◆ Try it
Copy every line of the listing exactly.

◆ Data to use
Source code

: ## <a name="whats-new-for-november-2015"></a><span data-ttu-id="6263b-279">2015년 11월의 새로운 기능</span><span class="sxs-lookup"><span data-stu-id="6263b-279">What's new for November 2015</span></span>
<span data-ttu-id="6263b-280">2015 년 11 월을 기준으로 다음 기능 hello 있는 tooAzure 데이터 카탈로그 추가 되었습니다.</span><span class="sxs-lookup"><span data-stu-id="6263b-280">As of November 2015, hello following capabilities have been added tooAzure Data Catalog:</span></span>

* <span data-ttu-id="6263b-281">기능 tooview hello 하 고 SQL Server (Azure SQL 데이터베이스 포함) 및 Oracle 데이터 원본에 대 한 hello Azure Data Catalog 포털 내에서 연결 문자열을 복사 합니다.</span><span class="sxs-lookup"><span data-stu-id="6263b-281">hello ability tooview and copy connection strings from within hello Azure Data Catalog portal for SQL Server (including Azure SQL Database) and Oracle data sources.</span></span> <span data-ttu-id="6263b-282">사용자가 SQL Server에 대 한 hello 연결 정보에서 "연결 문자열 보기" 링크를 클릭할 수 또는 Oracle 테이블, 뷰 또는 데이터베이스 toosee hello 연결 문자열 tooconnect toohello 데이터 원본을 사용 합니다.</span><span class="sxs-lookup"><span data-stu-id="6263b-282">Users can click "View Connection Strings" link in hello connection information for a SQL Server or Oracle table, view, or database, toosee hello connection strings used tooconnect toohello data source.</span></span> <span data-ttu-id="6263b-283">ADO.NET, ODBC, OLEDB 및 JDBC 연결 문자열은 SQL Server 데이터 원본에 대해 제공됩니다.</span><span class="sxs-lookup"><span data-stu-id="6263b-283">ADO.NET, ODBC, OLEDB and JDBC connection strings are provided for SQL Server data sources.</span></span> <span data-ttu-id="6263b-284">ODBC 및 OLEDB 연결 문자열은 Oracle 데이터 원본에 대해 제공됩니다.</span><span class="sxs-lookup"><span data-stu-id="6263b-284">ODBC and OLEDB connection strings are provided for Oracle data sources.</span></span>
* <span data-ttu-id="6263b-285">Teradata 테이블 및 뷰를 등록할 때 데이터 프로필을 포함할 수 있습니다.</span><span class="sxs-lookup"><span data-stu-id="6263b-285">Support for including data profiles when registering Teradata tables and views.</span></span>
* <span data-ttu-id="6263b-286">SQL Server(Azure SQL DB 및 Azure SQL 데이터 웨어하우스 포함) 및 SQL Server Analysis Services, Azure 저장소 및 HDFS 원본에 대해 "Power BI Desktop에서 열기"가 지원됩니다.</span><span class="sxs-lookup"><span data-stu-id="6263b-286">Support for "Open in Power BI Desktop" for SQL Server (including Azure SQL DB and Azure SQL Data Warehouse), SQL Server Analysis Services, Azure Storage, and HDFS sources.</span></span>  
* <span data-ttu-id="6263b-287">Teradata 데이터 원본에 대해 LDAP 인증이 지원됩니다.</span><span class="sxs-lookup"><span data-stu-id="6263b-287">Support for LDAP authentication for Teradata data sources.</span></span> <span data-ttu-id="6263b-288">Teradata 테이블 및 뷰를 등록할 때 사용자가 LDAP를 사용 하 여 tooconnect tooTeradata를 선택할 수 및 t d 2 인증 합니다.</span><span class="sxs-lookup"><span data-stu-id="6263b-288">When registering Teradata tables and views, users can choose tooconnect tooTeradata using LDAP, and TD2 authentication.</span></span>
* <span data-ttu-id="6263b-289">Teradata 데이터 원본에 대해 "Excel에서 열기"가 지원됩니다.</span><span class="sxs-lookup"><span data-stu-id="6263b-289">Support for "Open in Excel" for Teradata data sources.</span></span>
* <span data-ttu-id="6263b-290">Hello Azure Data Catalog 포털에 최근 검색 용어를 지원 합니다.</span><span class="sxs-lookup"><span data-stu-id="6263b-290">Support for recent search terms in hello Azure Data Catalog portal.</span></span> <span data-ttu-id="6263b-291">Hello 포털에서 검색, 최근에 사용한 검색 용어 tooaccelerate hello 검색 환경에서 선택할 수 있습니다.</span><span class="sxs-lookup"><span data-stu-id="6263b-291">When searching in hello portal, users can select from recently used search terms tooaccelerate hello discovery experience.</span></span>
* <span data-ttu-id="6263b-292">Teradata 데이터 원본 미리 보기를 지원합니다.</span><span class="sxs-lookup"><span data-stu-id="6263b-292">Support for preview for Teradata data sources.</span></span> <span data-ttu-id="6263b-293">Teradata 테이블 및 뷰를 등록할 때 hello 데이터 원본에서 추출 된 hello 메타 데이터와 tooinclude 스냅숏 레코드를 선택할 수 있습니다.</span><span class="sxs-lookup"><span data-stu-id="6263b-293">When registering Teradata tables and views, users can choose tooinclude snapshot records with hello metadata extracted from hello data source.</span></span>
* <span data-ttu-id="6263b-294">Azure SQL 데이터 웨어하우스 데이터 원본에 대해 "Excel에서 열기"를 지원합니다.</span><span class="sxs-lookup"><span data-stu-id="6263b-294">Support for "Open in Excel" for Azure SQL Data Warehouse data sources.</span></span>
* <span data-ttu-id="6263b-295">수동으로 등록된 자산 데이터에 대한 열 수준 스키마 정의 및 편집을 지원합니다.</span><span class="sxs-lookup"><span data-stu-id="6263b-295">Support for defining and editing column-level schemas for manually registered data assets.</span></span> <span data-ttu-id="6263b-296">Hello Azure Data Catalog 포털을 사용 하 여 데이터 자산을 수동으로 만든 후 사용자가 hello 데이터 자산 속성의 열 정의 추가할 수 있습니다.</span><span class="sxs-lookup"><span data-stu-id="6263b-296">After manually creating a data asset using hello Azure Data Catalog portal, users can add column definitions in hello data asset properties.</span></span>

◆ Response area
Source code

: ## <a name="whats-new-for-november-2015"></a><span data-ttu-id="6263b-279">2015년 11월의 새로운 기능</span><span class="sxs-lookup"><span data-stu-id="6263b-279">What's new for November 2015</span></span>
<span data-ttu-id="6263b-280">2015 년 11 월을 기준으로 다음 기능 hello 있는 tooAzure 데이터 카탈로그 추가 되었습니다.</span><span class="sxs-lookup"><span data-stu-id="6263b-280">As of November 2015, hello following capabilities have been added tooAzure Data Catalog:</span></span>

* <span data-ttu-id="6263b-281">기능 tooview hello 하 고 SQL Server (Azure SQL 데이터베이스 포함) 및 Oracle 데이터 원본에 대 한 hello Azure Data Catalog 포털 내에서 연결 문자열을 복사 합니다.</span><span class="sxs-lookup"><span data-stu-id="6263b-281">hello ability tooview and copy connection strings from within hello Azure Data Catalog portal for SQL Server (including Azure SQL Database) and Oracle data sources.</span></span> <span data-ttu-id="6263b-282">사용자가 SQL Server에 대 한 hello 연결 정보에서 "연결 문자열 보기" 링크를 클릭할 수 또는 Oracle 테이블, 뷰 또는 데이터베이스 toosee hello 연결 문자열 tooconnect toohello 데이터 원본을 사용 합니다.</span><span class="sxs-lookup"><span data-stu-id="6263b-282">Users can click "View Connection Strings" link in hello connection information for a SQL Server or Oracle table, view, or database, toosee hello connection strings used tooconnect toohello data source.</span></span> <span data-ttu-id="6263b-283">ADO.NET, ODBC, OLEDB 및 JDBC 연결 문자열은 SQL Server 데이터 원본에 대해 제공됩니다.</span><span class="sxs-lookup"><span data-stu-id="6263b-283">ADO.NET, ODBC, OLEDB and JDBC connection strings are provided for SQL Server data sources.</span></span> <span data-ttu-id="6263b-284">ODBC 및 OLEDB 연결 문자열은 Oracle 데이터 원본에 대해 제공됩니다.</span><span class="sxs-lookup"><span data-stu-id="6263b-284">ODBC and OLEDB connection strings are provided for Oracle data sources.</span></span>
* <span data-ttu-id="6263b-285">Teradata 테이블 및 뷰를 등록할 때 데이터 프로필을 포함할 수 있습니다.</span><span class="sxs-lookup"><span data-stu-id="6263b-285">Support for including data profiles when registering Teradata tables and views.</span></span>
* <span data-ttu-id="6263b-286">SQL Server(Azure SQL DB 및 Azure SQL 데이터 웨어하우스 포함) 및 SQL Server Analysis Services, Azure 저장소 및 HDFS 원본에 대해 "Power BI Desktop에서 열기"가 지원됩니다.</span><span class="sxs-lookup"><span data-stu-id="6263b-286">Support for "Open in Power BI Desktop" for SQL Server (including Azure SQL DB and Azure SQL Data Warehouse), SQL Server Analysis Services, Azure Storage, and HDFS sources.</span></span>  
* <span data-ttu-id="6263b-287">Teradata 데이터 원본에 대해 LDAP 인증이 지원됩니다.</span><span class="sxs-lookup"><span data-stu-id="6263b-287">Support for LDAP authentication for Teradata data sources.</span></span> <span data-ttu-id="6263b-288">Teradata 테이블 및 뷰를 등록할 때 사용자가 LDAP를 사용 하 여 tooconnect tooTeradata를 선택할 수 및 t d 2 인증 합니다.</span><span class="sxs-lookup"><span data-stu-id="6263b-288">When registering Teradata tables and views, users can choose tooconnect tooTeradata using LDAP, and TD2 authentication.</span></span>
* <span data-ttu-id="6263b-289">Teradata 데이터 원본에 대해 "Excel에서 열기"가 지원됩니다.</span><span class="sxs-lookup"><span data-stu-id="6263b-289">Support for "Open in Excel" for Teradata data sources.</span></span>
* <span data-ttu-id="6263b-290">Hello Azure Data Catalog 포털에 최근 검색 용어를 지원 합니다.</span><span class="sxs-lookup"><span data-stu-id="6263b-290">Support for recent search terms in hello Azure Data Catalog portal.</span></span> <span data-ttu-id="6263b-291">Hello 포털에서 검색, 최근에 사용한 검색 용어 tooaccelerate hello 검색 환경에서 선택할 수 있습니다.</span><span class="sxs-lookup"><span data-stu-id="6263b-291">When searching in hello portal, users can select from recently used search terms tooaccelerate hello discovery experience.</span></span>
* <span data-ttu-id="6263b-292">Teradata 데이터 원본 미리 보기를 지원합니다.</span><span class="sxs-lookup"><span data-stu-id="6263b-292">Support for preview for Teradata data sources.</span></span> <span data-ttu-id="6263b-293">Teradata 테이블 및 뷰를 등록할 때 hello 데이터 원본에서 추출 된 hello 메타 데이터와 tooinclude 스냅숏 레코드를 선택할 수 있습니다.</span><span class="sxs-lookup"><span data-stu-id="6263b-293">When registering Teradata tables and views, users can choose tooinclude snapshot records with hello metadata extracted from hello data source.</span></span>
* <span data-ttu-id="6263b-294">Azure SQL 데이터 웨어하우스 데이터 원본에 대해 "Excel에서 열기"를 지원합니다.</span><span class="sxs-lookup"><span data-stu-id="6263b-294">Support for "Open in Excel" for Azure SQL Data Warehouse data sources.</span></span>
* <span data-ttu-id="6263b-295">수동으로 등록된 자산 데이터에 대한 열 수준 스키마 정의 및 편집을 지원합니다.</span><span class="sxs-lookup"><span data-stu-id="6263b-295">Support for defining and editing column-level schemas for manually registered data assets.</span></span> <span data-ttu-id="6263b-296">Hello Azure Data Catalog 포털을 사용 하 여 데이터 자산을 수동으로 만든 후 사용자가 hello 데이터 자산 속성의 열 정의 추가할 수 있습니다.</span><span class="sxs-lookup"><span data-stu-id="6263b-296">After manually creating a data asset using hello Azure Data Catalog portal, users can add column definitions in hello data asset properties.</span></span>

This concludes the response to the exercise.